> _Supplied records_
# # #

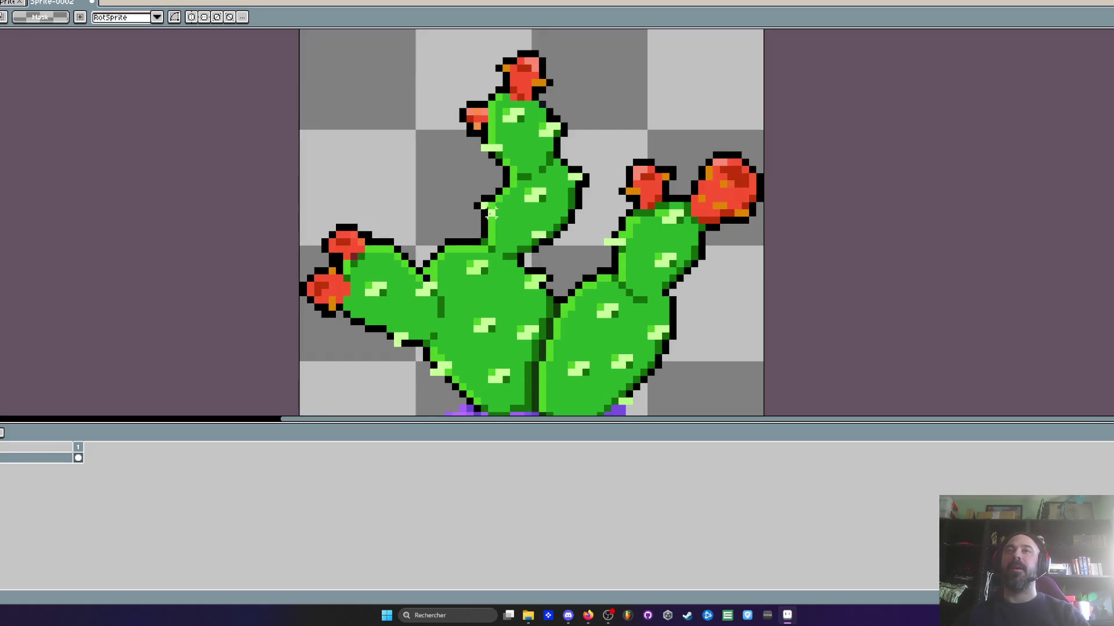
scroll(491, 227, down, 1)
scroll(497, 238, up, 1)
scroll(496, 239, down, 1)
scroll(496, 238, up, 1)
scroll(428, 117, down, 1)
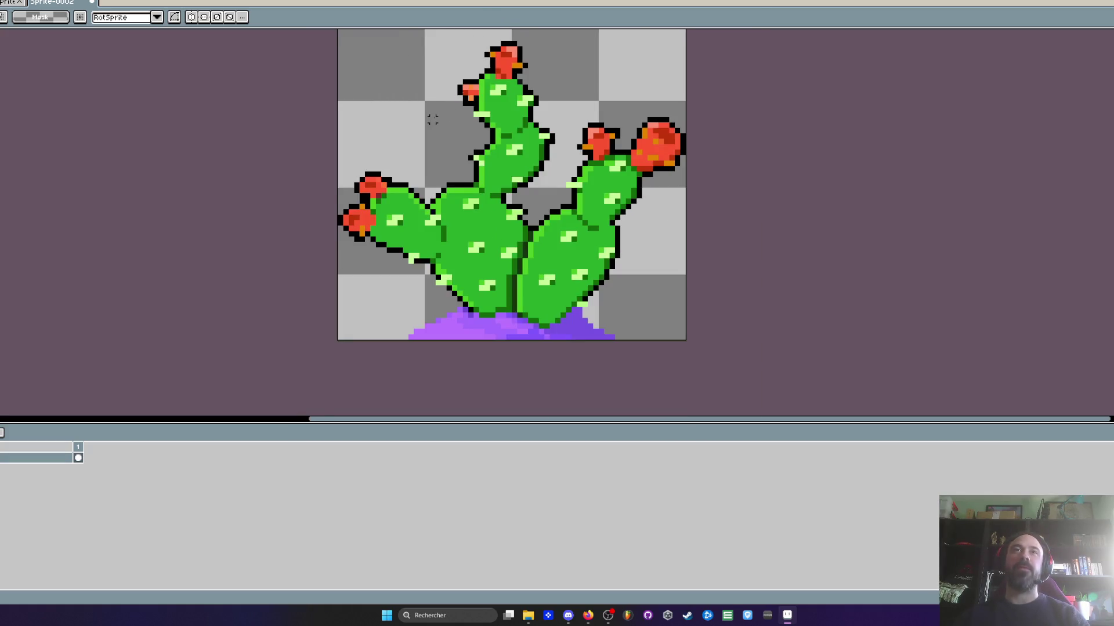
scroll(429, 115, down, 1)
scroll(422, 174, up, 1)
drag(423, 174, 422, 128)
scroll(443, 137, up, 1)
scroll(441, 137, down, 1)
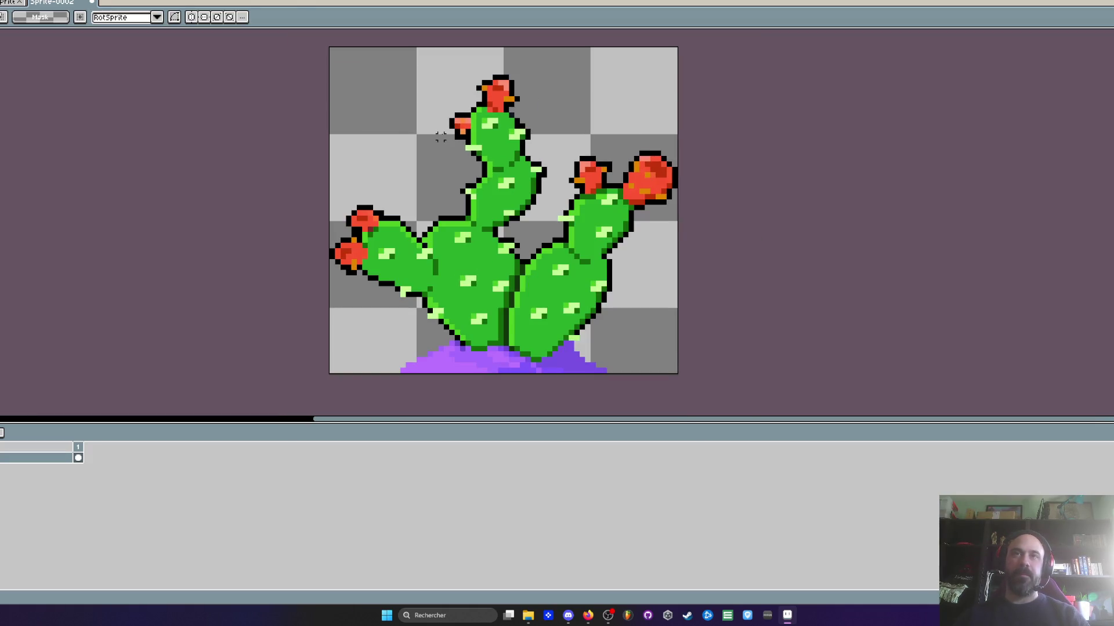
mouse_move(446, 153)
mouse_down()
mouse_move(390, 179)
mouse_move(398, 160)
mouse_up()
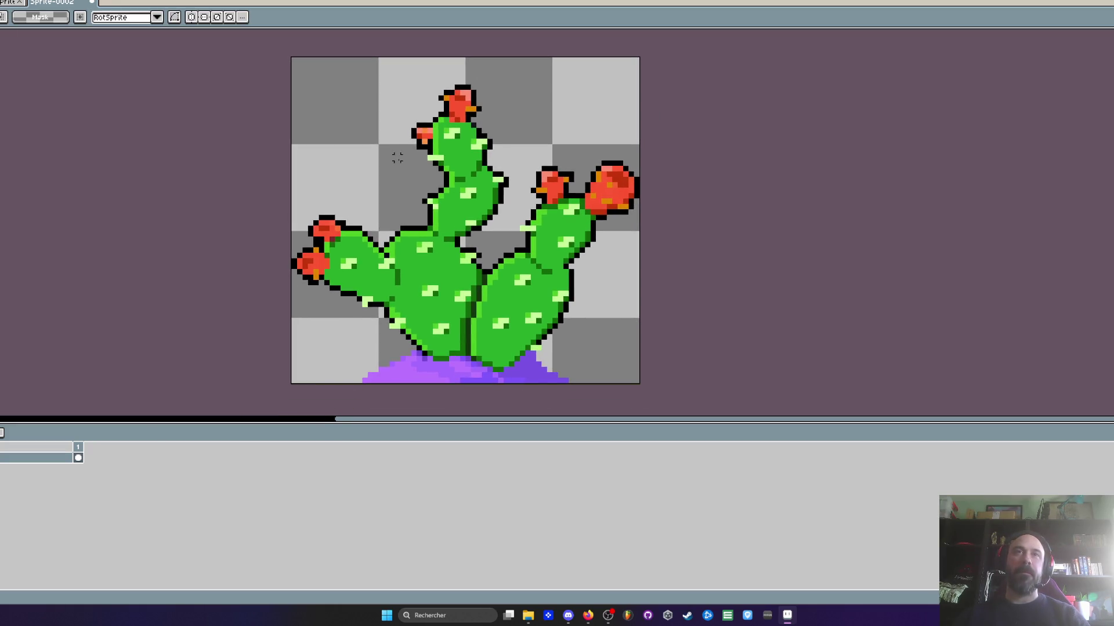
scroll(528, 190, up, 2)
mouse_move(532, 268)
mouse_down()
mouse_move(560, 297)
mouse_move(627, 313)
mouse_move(801, 174)
mouse_move(533, 159)
mouse_move(539, 268)
mouse_up()
key(alt+n)
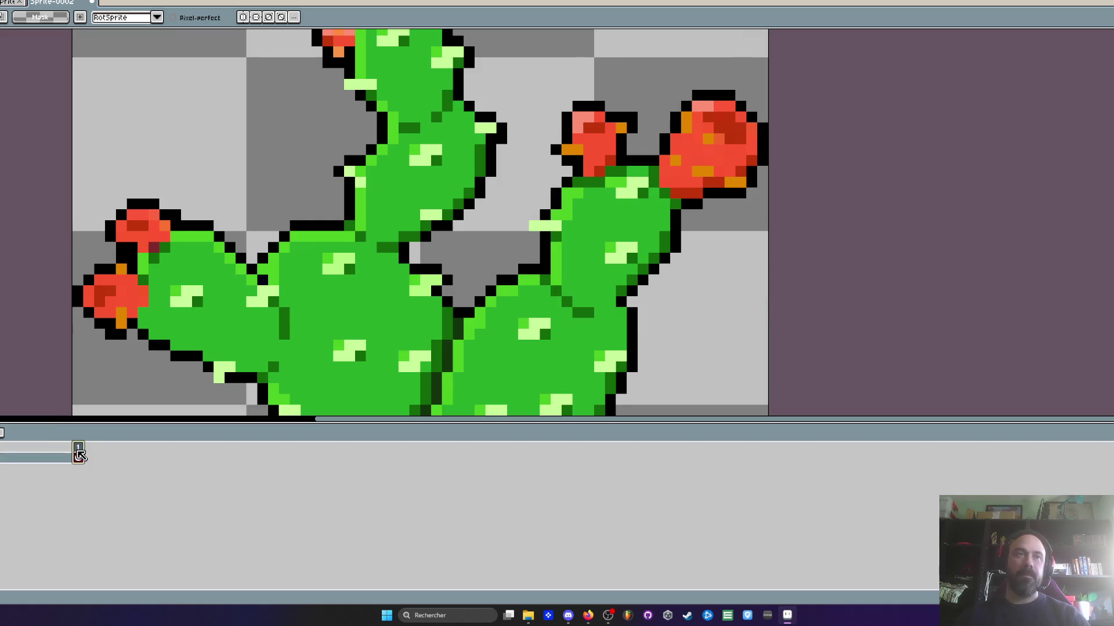
mouse_move(589, 84)
mouse_down()
mouse_move(513, 232)
mouse_move(592, 313)
mouse_move(805, 214)
mouse_move(591, 87)
mouse_up()
drag(637, 211, 647, 213)
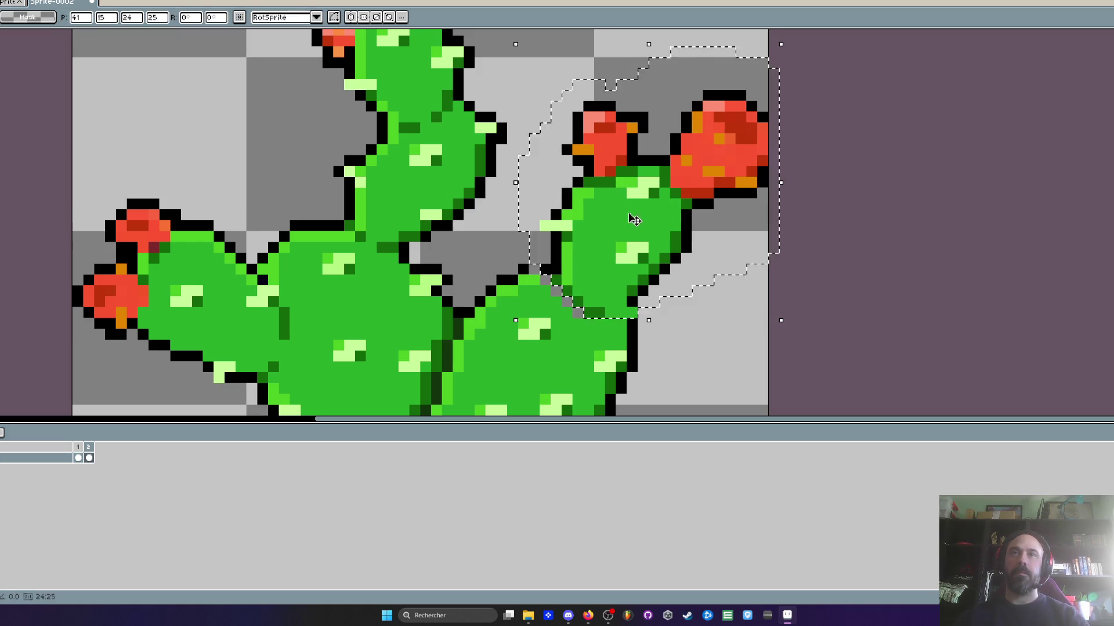
key(ctrl+d)
Repaint the stray grey outline pixels black
scroll(562, 280, up, 1)
scroll(562, 280, up, 1)
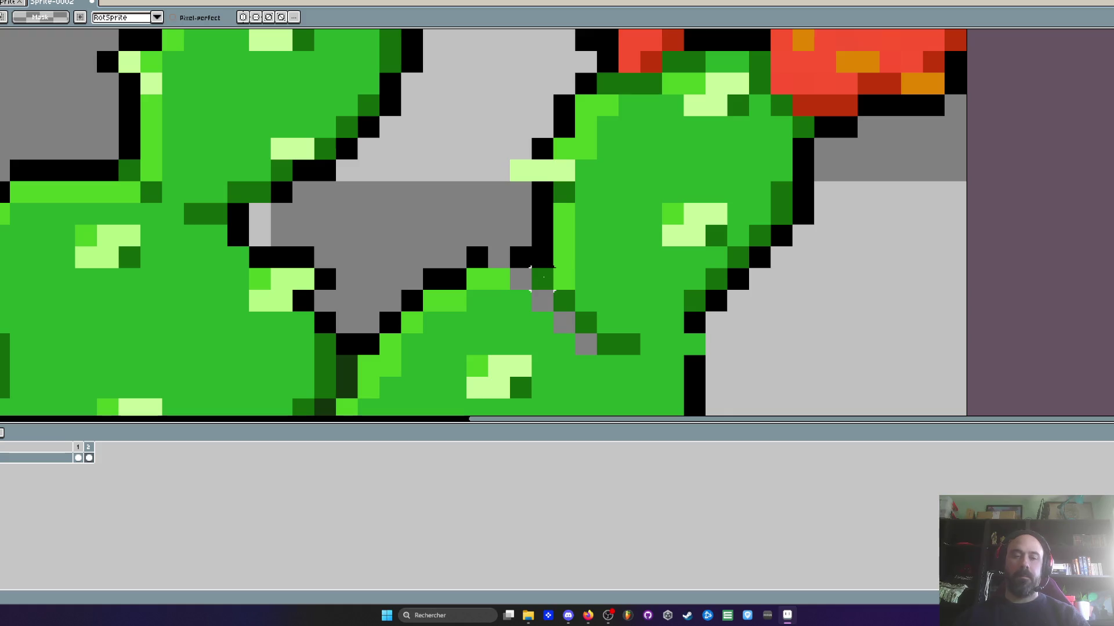
key(i)
click(521, 249)
key(b)
click(499, 257)
Fill the grey gap pixels with the cactus green
scroll(522, 249, down, 4)
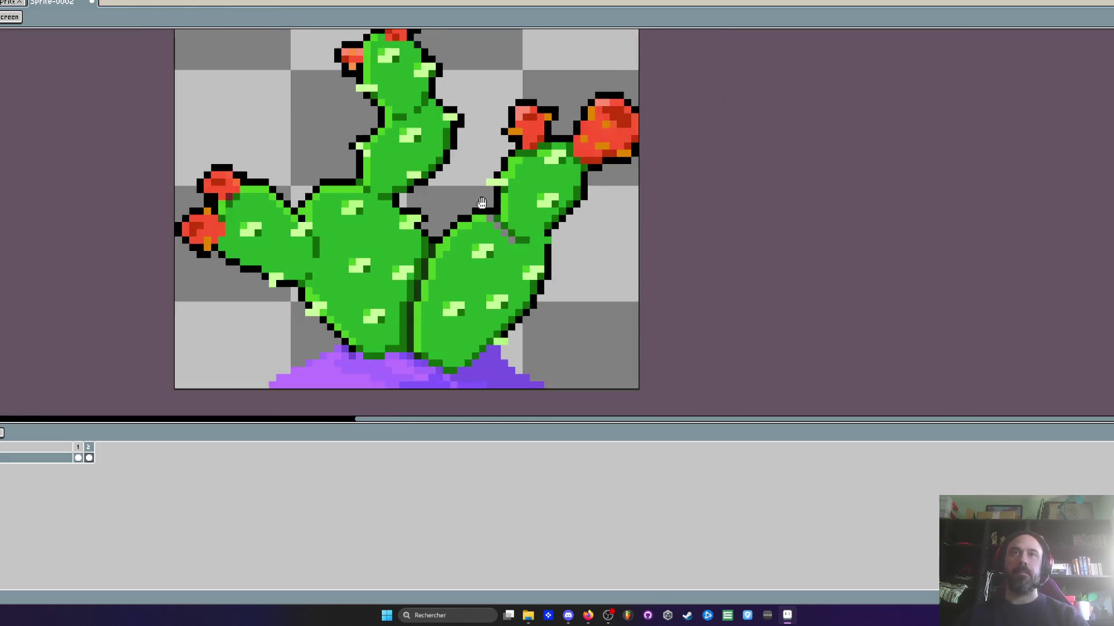
scroll(565, 247, up, 1)
scroll(565, 247, down, 1)
scroll(566, 247, up, 1)
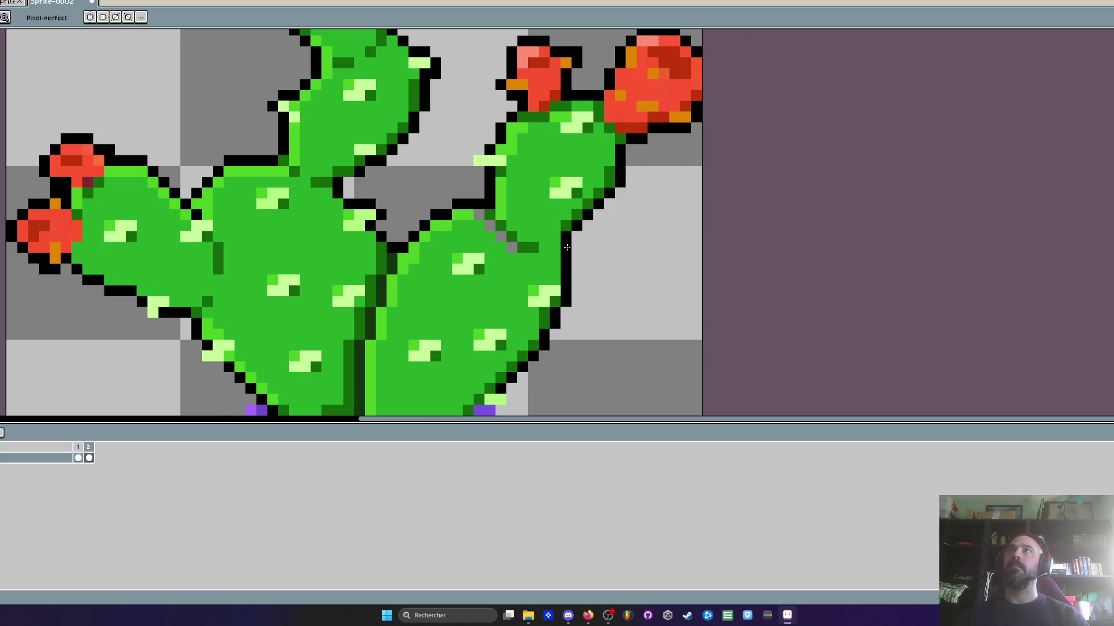
scroll(567, 247, up, 1)
key(i)
click(447, 211)
scroll(448, 215, up, 1)
key(b)
click(455, 197)
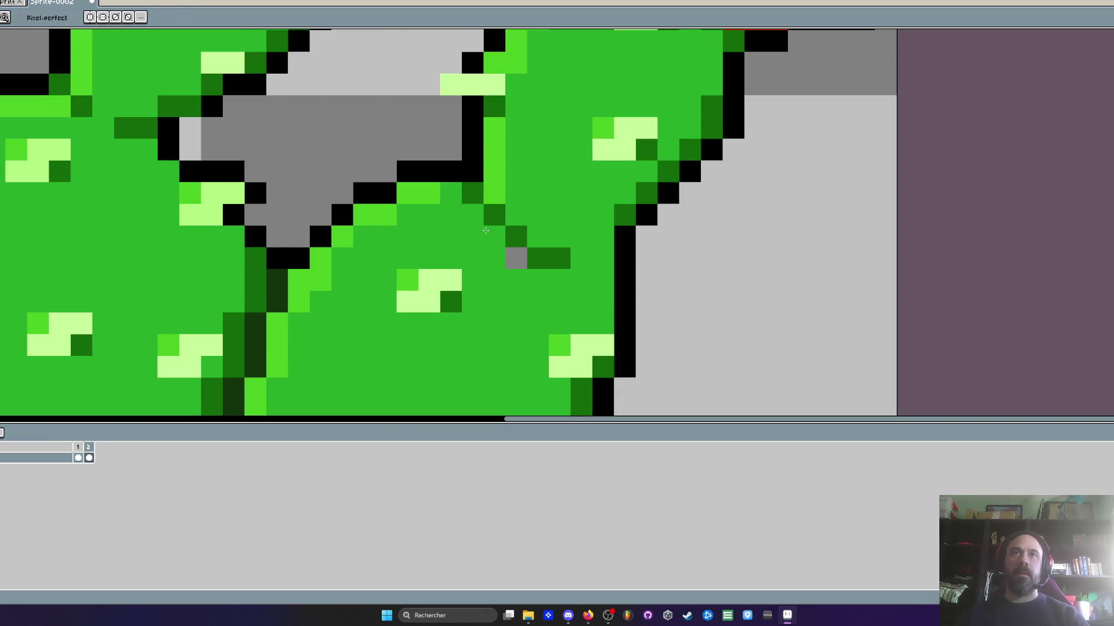
Select the top cactus arm and shift it one pixel right
scroll(500, 234, down, 3)
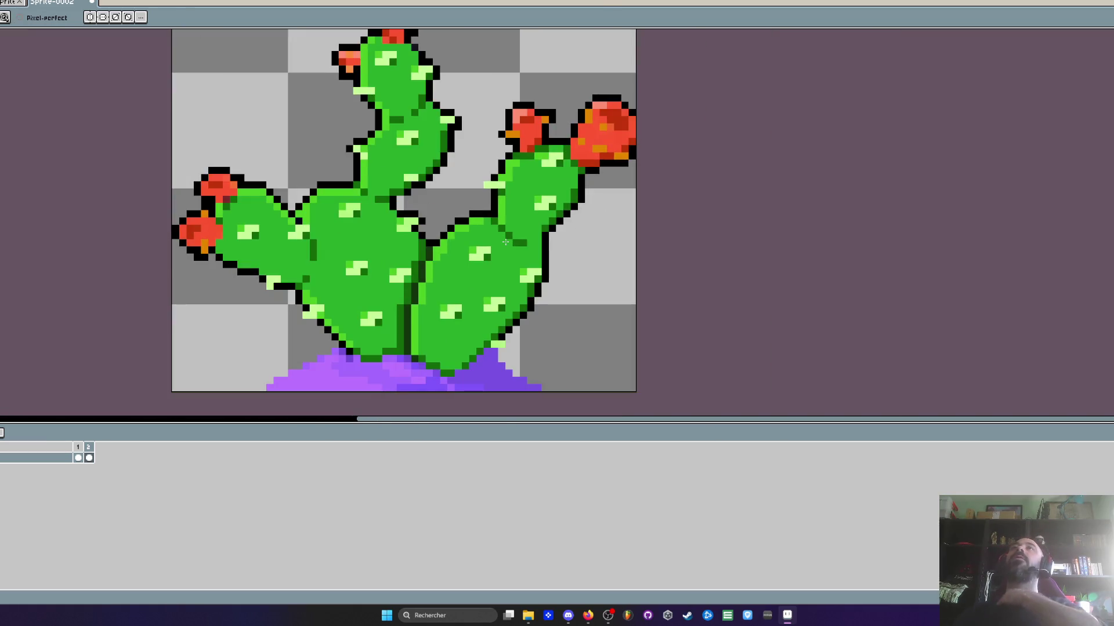
scroll(384, 222, down, 1)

# # #

> _What to work on_
Set the material above down again word for word. Include none of its pictures.

> _Written answer_
scroll(491, 227, down, 1)
scroll(497, 238, up, 1)
scroll(496, 239, down, 1)
scroll(496, 238, up, 1)
scroll(428, 117, down, 1)
scroll(429, 115, down, 1)
scroll(422, 174, up, 1)
drag(423, 174, 422, 128)
scroll(443, 137, up, 1)
scroll(441, 137, down, 1)
mouse_move(446, 153)
mouse_down()
mouse_move(390, 179)
mouse_move(398, 160)
mouse_up()
scroll(528, 190, up, 2)
mouse_move(532, 268)
mouse_down()
mouse_move(560, 297)
mouse_move(627, 313)
mouse_move(801, 174)
mouse_move(533, 159)
mouse_move(539, 268)
mouse_up()
key(alt+n)
mouse_move(589, 84)
mouse_down()
mouse_move(513, 232)
mouse_move(592, 313)
mouse_move(805, 214)
mouse_move(591, 87)
mouse_up()
drag(637, 211, 647, 213)
key(ctrl+d)
Repaint the stray grey outline pixels black
scroll(562, 280, up, 1)
scroll(562, 280, up, 1)
key(i)
click(521, 249)
key(b)
click(499, 257)
Fill the grey gap pixels with the cactus green
scroll(522, 249, down, 4)
scroll(565, 247, up, 1)
scroll(565, 247, down, 1)
scroll(566, 247, up, 1)
scroll(567, 247, up, 1)
key(i)
click(447, 211)
scroll(448, 215, up, 1)
key(b)
click(455, 197)
Select the top cactus arm and shift it one pixel right
scroll(500, 234, down, 3)
scroll(384, 222, down, 1)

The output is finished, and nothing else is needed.